* **DATA FOR ANALYSIS**:

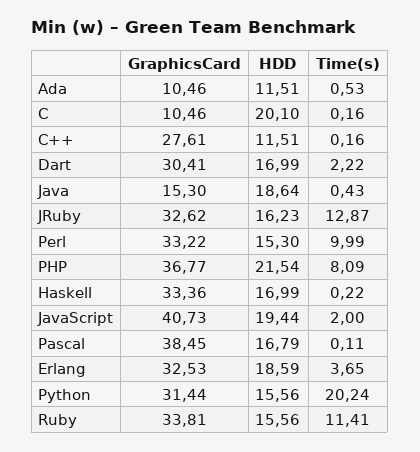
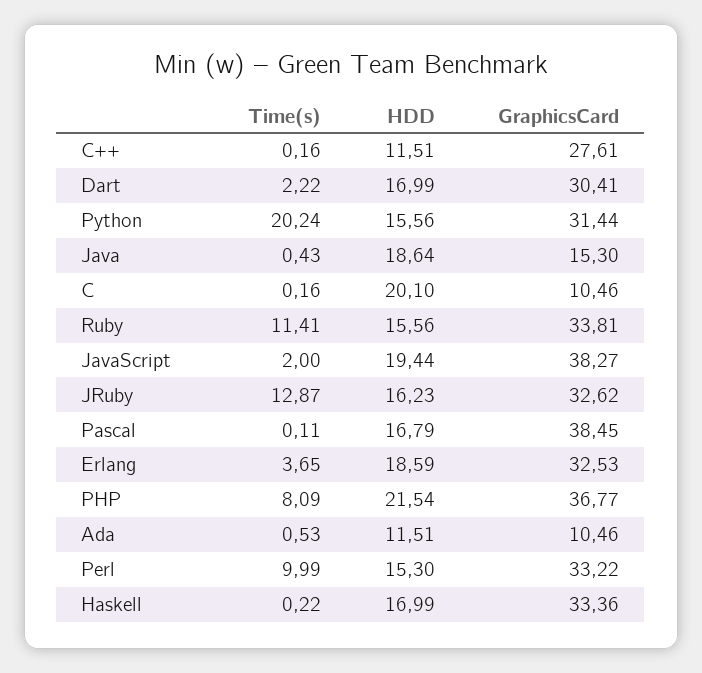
  {
    "GraphicsCard": {
      "Ada": 10.46,
      "C": 10.46,
      "C++": 27.61,
      "Dart": 30.41,
      "Java": 15.3,
      "JRuby": 32.62,
      "Perl": 33.22,
      "PHP": 36.77,
      "Haskell": 33.36,
-     "JavaScript": 40.73,
+     "JavaScript": 38.27,
      "Pascal": 38.45,
      "Erlang": 32.53,
      "Python": 31.44,
      "Ruby": 33.81
    },
    "HDD": {
      "Ada": 11.51,
      "C": 20.1,
      "C++": 11.51,
      "Dart": 16.99,
      "Java": 18.64,
      "JRuby": 16.23,
      "Perl": 15.3,
      "PHP": 21.54,
      "Haskell": 16.99,
      "JavaScript": 19.44,
      "Pascal": 16.79,
      "Erlang": 18.59,
      "Python": 15.56,
      "Ruby": 15.56
    },
    "Time(s)": {
      "Ada": 0.53,
      "C": 0.16,
      "C++": 0.16,
      "Dart": 2.22,
      "Java": 0.43,
      "JRuby": 12.87,
      "Perl": 9.99,
      "PHP": 8.09,
      "Haskell": 0.22,
      "JavaScript": 2,
      "Pascal": 0.11,
      "Erlang": 3.65,
      "Python": 20.24,
      "Ruby": 11.41
    }
  }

* **PROBLEM DESCRIPTION**: In your copy, restate the data above word for word but leave out any picture.

* **EXPECTED ANSWER**:
  {
    "GraphicsCard": {
      "Ada": 10.46,
      "C": 10.46,
      "C++": 27.61,
      "Dart": 30.41,
      "Java": 15.3,
      "JRuby": 32.62,
      "Perl": 33.22,
      "PHP": 36.77,
      "Haskell": 33.36,
-     "JavaScript": 40.73,
+     "JavaScript": 38.27,
      "Pascal": 38.45,
      "Erlang": 32.53,
      "Python": 31.44,
      "Ruby": 33.81
    },
    "HDD": {
      "Ada": 11.51,
      "C": 20.1,
      "C++": 11.51,
      "Dart": 16.99,
      "Java": 18.64,
      "JRuby": 16.23,
      "Perl": 15.3,
      "PHP": 21.54,
      "Haskell": 16.99,
      "JavaScript": 19.44,
      "Pascal": 16.79,
      "Erlang": 18.59,
      "Python": 15.56,
      "Ruby": 15.56
    },
    "Time(s)": {
      "Ada": 0.53,
      "C": 0.16,
      "C++": 0.16,
      "Dart": 2.22,
      "Java": 0.43,
      "JRuby": 12.87,
      "Perl": 9.99,
      "PHP": 8.09,
      "Haskell": 0.22,
      "JavaScript": 2,
      "Pascal": 0.11,
      "Erlang": 3.65,
      "Python": 20.24,
      "Ruby": 11.41
    }
  }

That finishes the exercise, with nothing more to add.